* [DATA FOR THIS EXERCISE]:
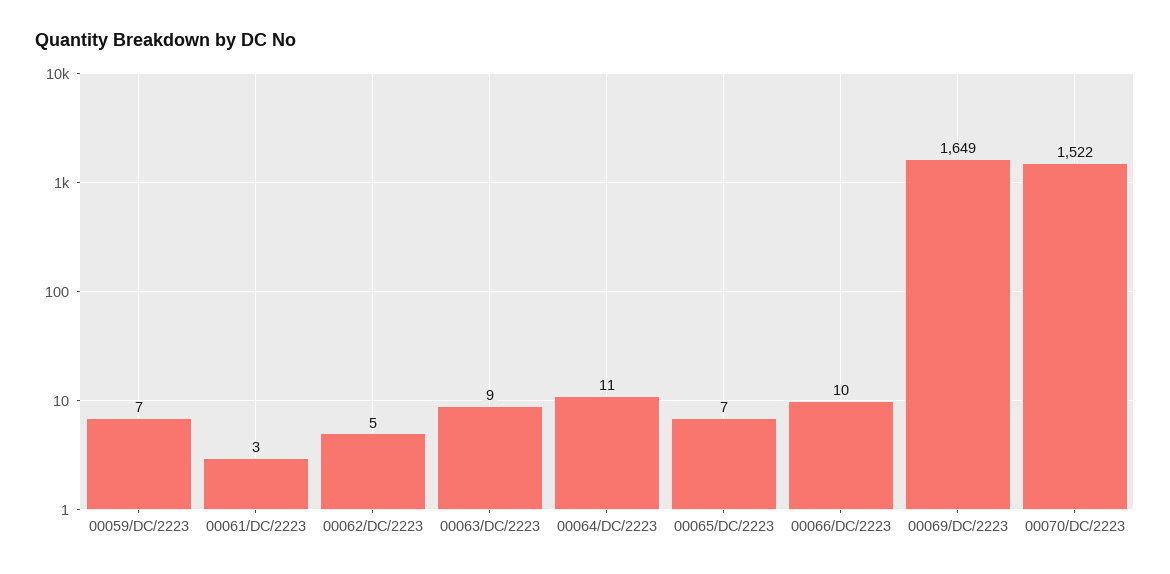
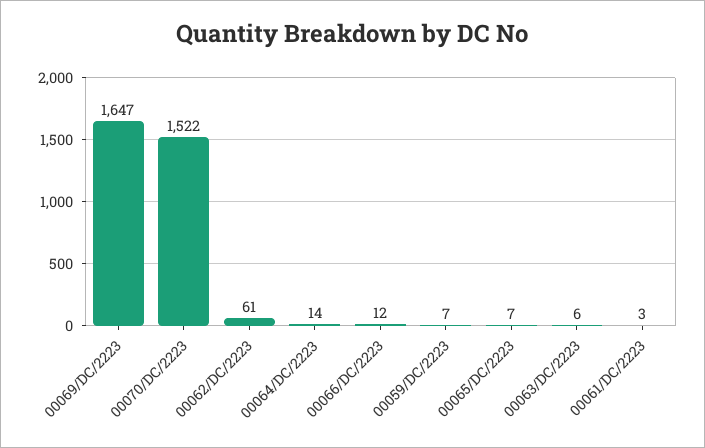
00062/DC/2223: 5 -> 61
00063/DC/2223: 9 -> 6
00064/DC/2223: 11 -> 14
00066/DC/2223: 10 -> 12
00069/DC/2223: 1649 -> 1647

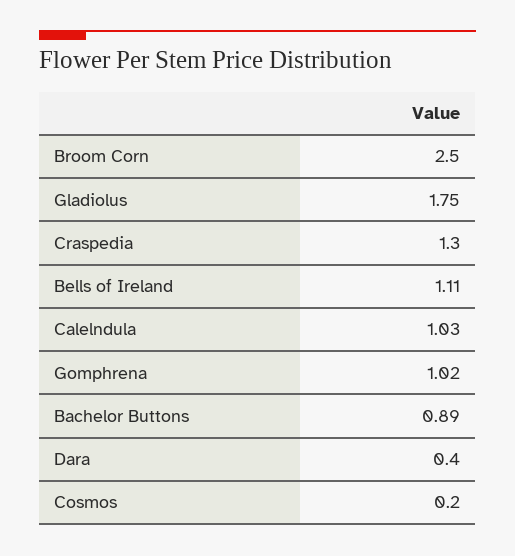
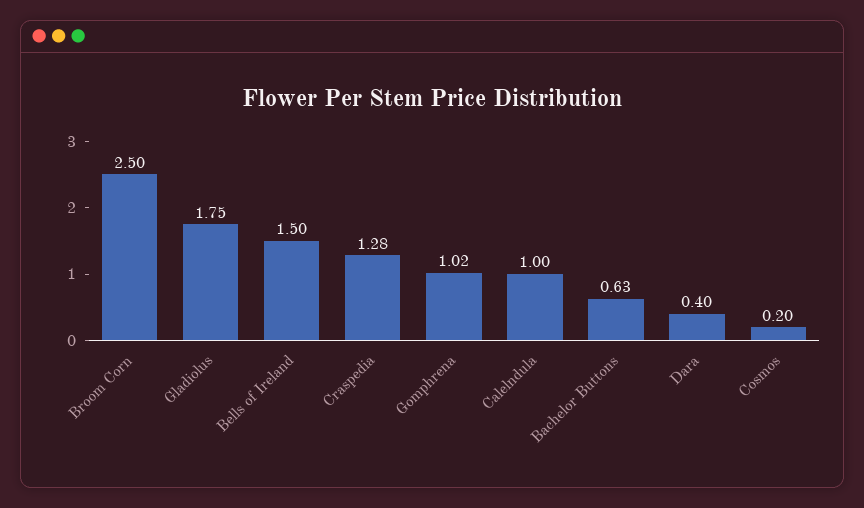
Craspedia: 1.3 -> 1.28
Bells of Ireland: 1.11 -> 1.5
Calelndula: 1.03 -> 1
Bachelor Buttons: 0.89 -> 0.63

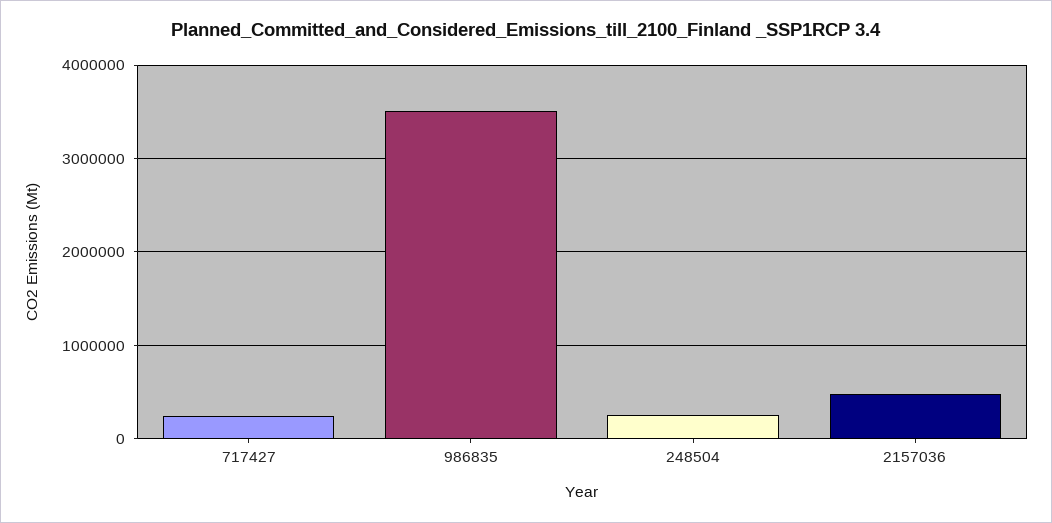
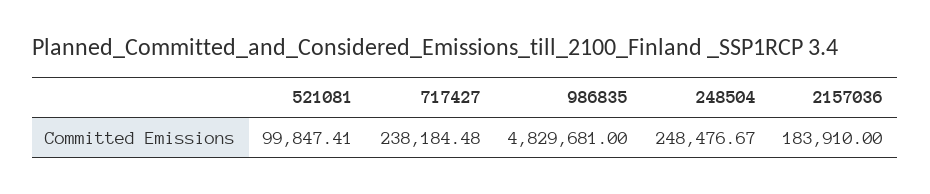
986835: 3500000 -> 4829681
2157036: 500000 -> 183910
521081: none -> 99847.41

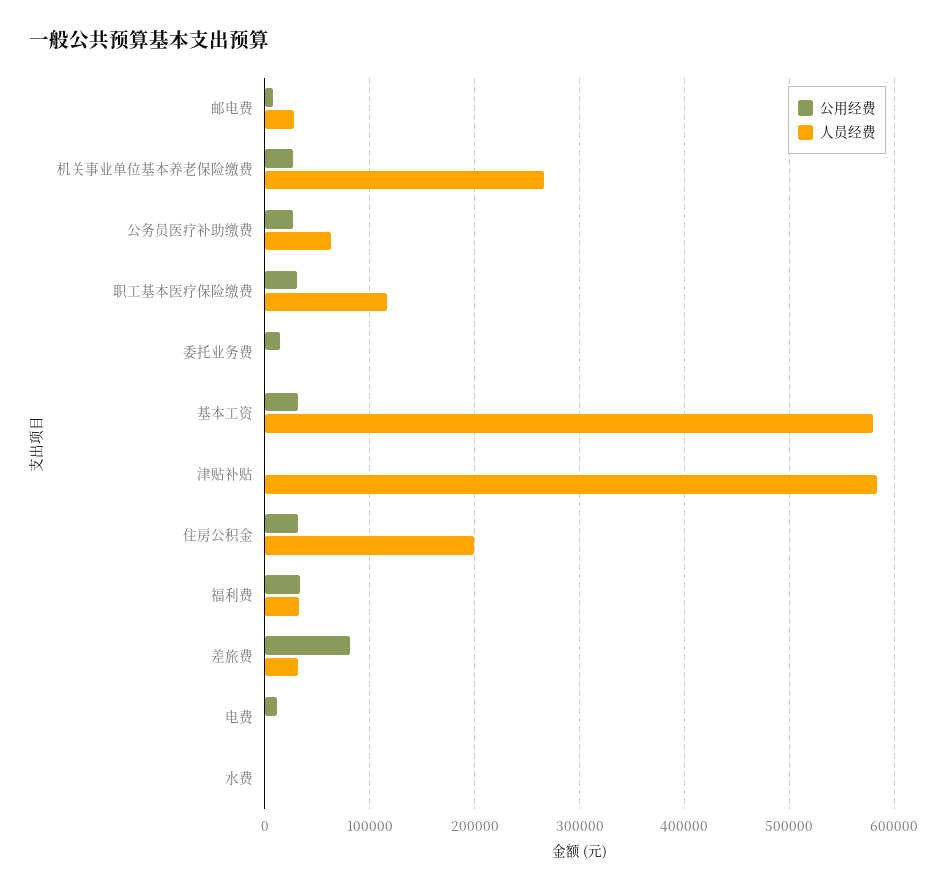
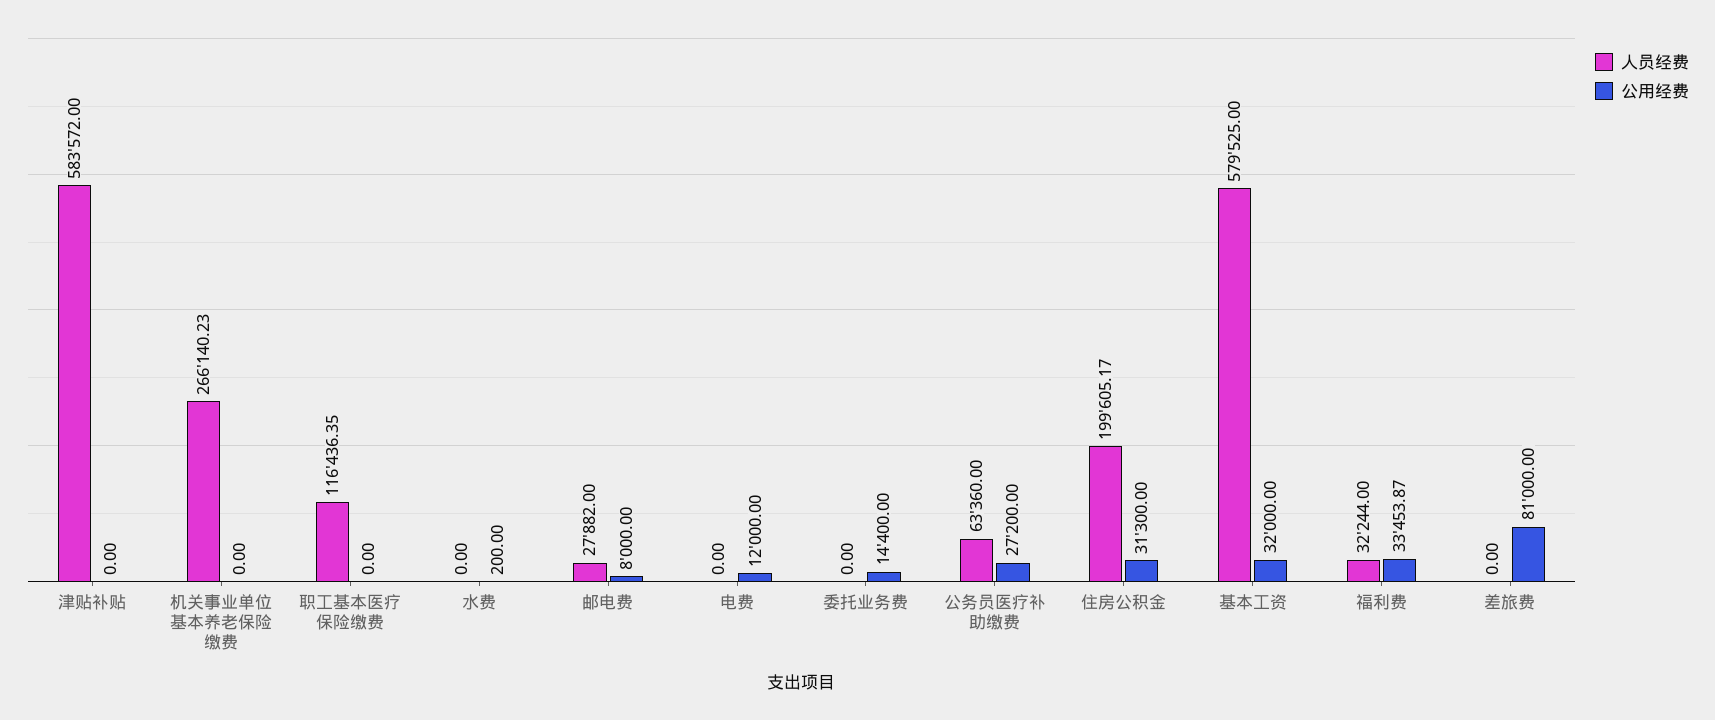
公用经费, 机关事业单位基本养老保险缴费: 30000 -> 0
公用经费, 职工基本医疗保险缴费: 30000 -> 0
人员经费, 差旅费: 30000 -> 0

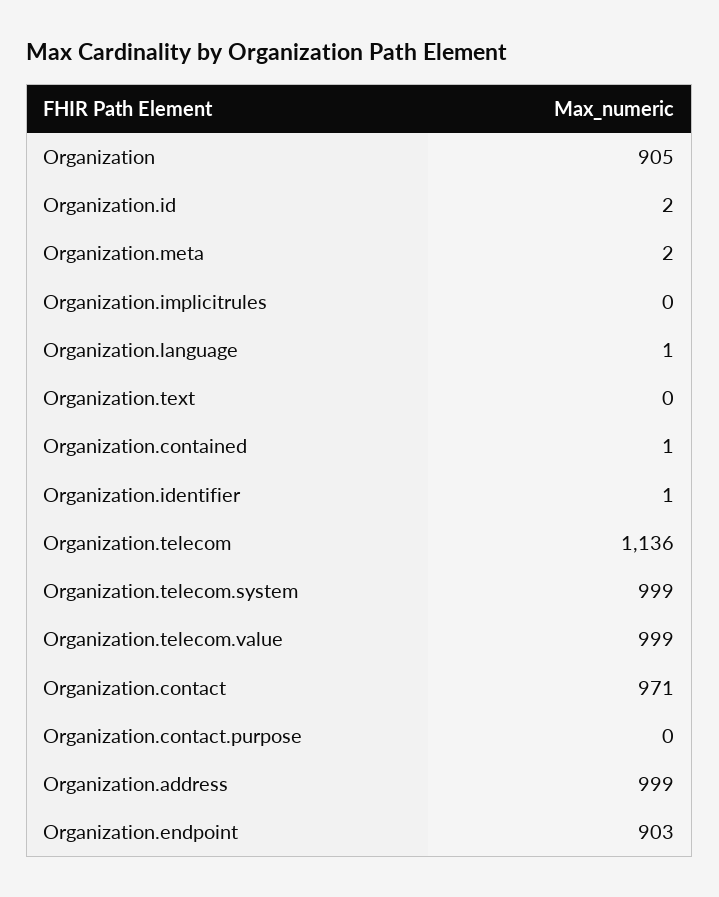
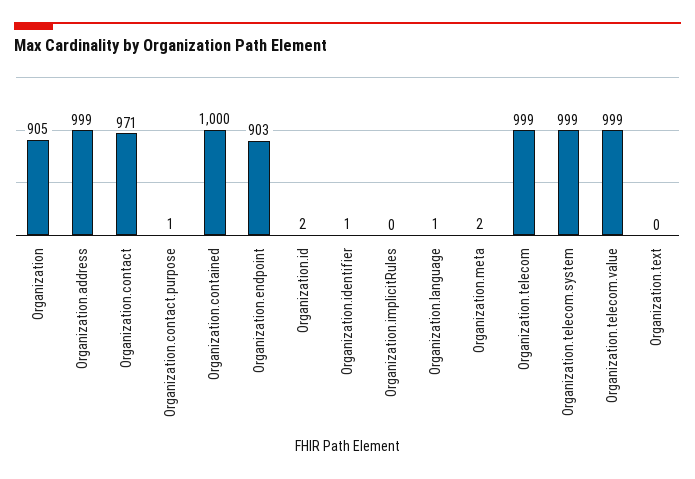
Organization.contained: 1 -> 1000
Organization.telecom: 1136 -> 999
Organization.contact.purpose: 0 -> 1

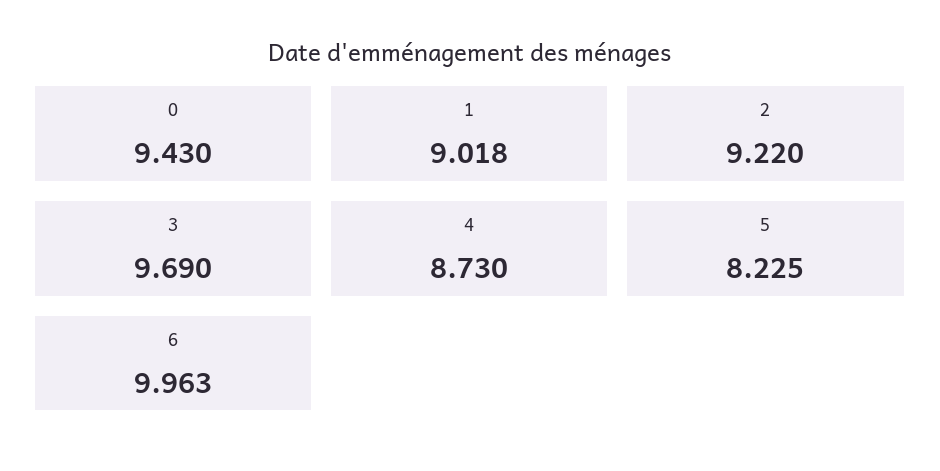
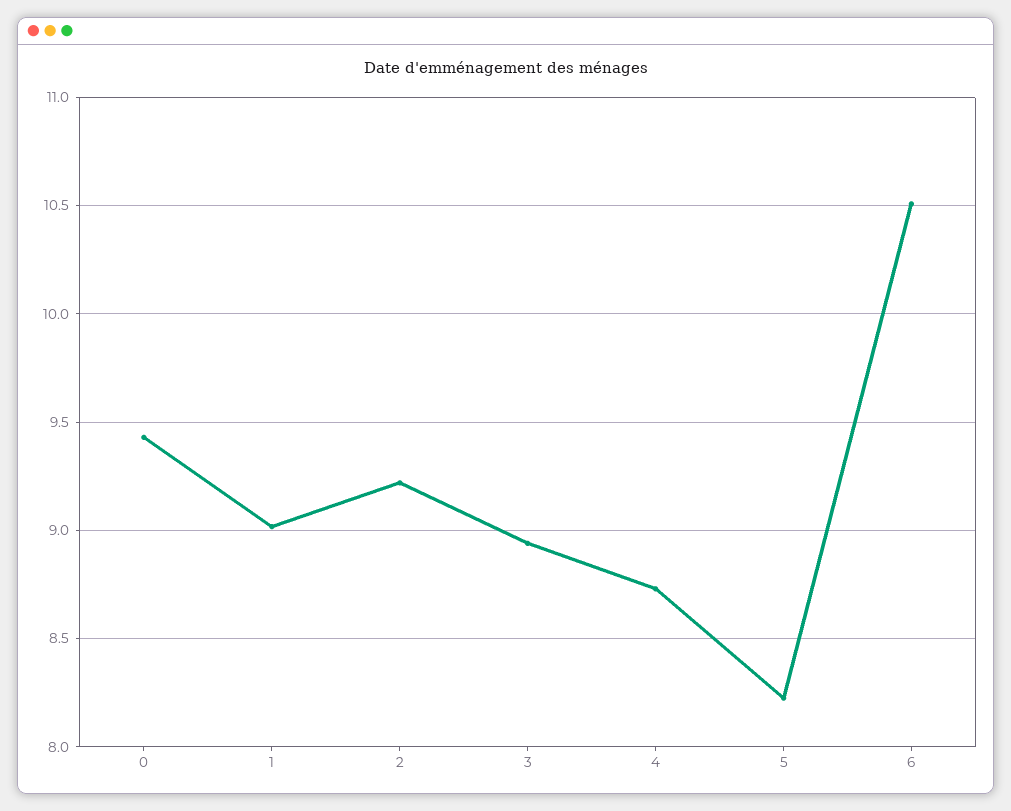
3: 9.69 -> 8.95
6: 9.963 -> 10.5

* [ASSIGNED TASK]: Leaving pictures aside, write out each record above exactly as given.

* [TASK RESULT]:
00062/DC/2223: 5 -> 61
00063/DC/2223: 9 -> 6
00064/DC/2223: 11 -> 14
00066/DC/2223: 10 -> 12
00069/DC/2223: 1649 -> 1647

Craspedia: 1.3 -> 1.28
Bells of Ireland: 1.11 -> 1.5
Calelndula: 1.03 -> 1
Bachelor Buttons: 0.89 -> 0.63

986835: 3500000 -> 4829681
2157036: 500000 -> 183910
521081: none -> 99847.41

公用经费, 机关事业单位基本养老保险缴费: 30000 -> 0
公用经费, 职工基本医疗保险缴费: 30000 -> 0
人员经费, 差旅费: 30000 -> 0

Organization.contained: 1 -> 1000
Organization.telecom: 1136 -> 999
Organization.contact.purpose: 0 -> 1

3: 9.69 -> 8.95
6: 9.963 -> 10.5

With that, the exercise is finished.